Requiem for a Store Where Everyone Knows Your Name: A Day’s Work

Date: 13 Mar 2015 | posted in: Media Coverage, Retail | 0 Facebooktwitterredditmail

Bloomberg, News, March 13, 2015

The groceries bagged, Dale Danahy offers a warm hug on this cold New England Saturday to a woman who has shopped Danahy’s store for 30 years. Hugs happen again in frozen food. Over by the bakery and in the meat section, Danahy is saying goodbye to a life inspired by a father who mixed his hard work with fun.

At 59, she is president of Colella’s Supermarket in Hopkinton, Massachusetts, a place the world knows as the start of the Boston Marathon. Locals know it better as the home of the full-service grocery and liquor store at the heart of Main Street that is closing down after 70 years.

Danahy has been part of the operation for 45 of those years, starting at age 14 in the produce section. Over the decades, she and five sisters all put in their time. Three stayed on, expanding and updating as late as 2010 with a $1.5 million renovation to stay ahead of looming competition.


It’s a story told everywhere. The number of single-location grocery stores dropped by 3,000 from 2002 through 2007, according to the most recent U.S Census data. The trend ought to show as big or bigger in new numbers due later this year, according to Stacy Mitchell of the Institute for Local Self-Reliance.

The buying power of bigger chains like Wal-Mart Stores Inc., with annual grocery revenues of $156 billion, is so strong that grocers in tiers below have been forced to consolidate, said Mitchell, co-director of the Minneapolis-based advocacy group. What’s left is an impossible pricing environment for places like Colella’s, whose $13 million in gross sales in its best years has dropped well below that.

A self-described workaholic who’s run the Boston Marathon four times, Danahy talks with a heavy heart about the 2011 arrival in town of Price Chopper, a 134-store chain based in Schenectady, New York. Price Chopper grabbed more than 10 percent of her business. For a profit margin that never gets better than 2 percent, that’s a nightmare.

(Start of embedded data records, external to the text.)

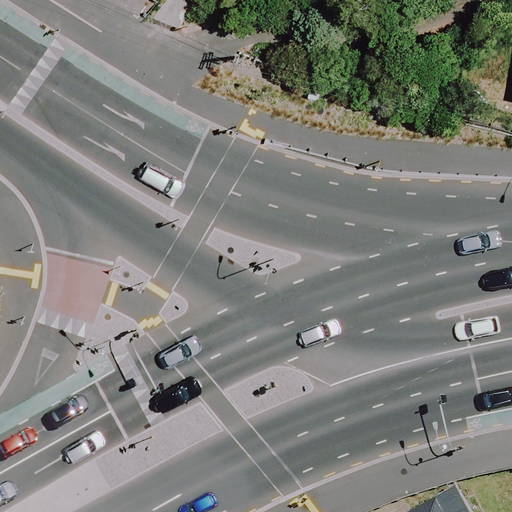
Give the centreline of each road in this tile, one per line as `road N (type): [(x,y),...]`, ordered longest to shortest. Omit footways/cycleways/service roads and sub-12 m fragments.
road 1 (secondary): [(0,54),(186,173),(273,207),(511,240)]
road 2 (trunk): [(0,471),(284,324)]
road 3 (trunk): [(415,382),(156,511)]
road 4 (trunk): [(0,438),(38,381),(60,326),(88,196)]
road 5 (trunk): [(284,324),(511,265)]
road 6 (secondary): [(284,324),(88,196)]
road 7 (secondary): [(415,382),(284,324)]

And credit card fees? Please. Danahy paid out $110,000 last year, blaming, in part, the younger generation’s disdain for cash. A boy recently wanted to use his card to purchase an 89-cent bagel. An older woman behind him in line handed him a dollar. Here, she said, save these poor people the money.

The profit squeeze pinched the payroll. Danahy’s staff at Christmas was 45, down from an all-time peak of 82. She’d have kept a few more for the customer service she prizes but good help has been harder to find.

Growing up wasn’t easy but it was fun, said Danahy, who’s 5-foot-4 with close-cropped black hair. Her paternal grandparents came from Italy and eventually to Hopkinton, where they bought 100 acres to farm. Their son, Daniel, went off to World War II and came home with a Bronze Star, a couple of Purple Hearts and burning desire to make good.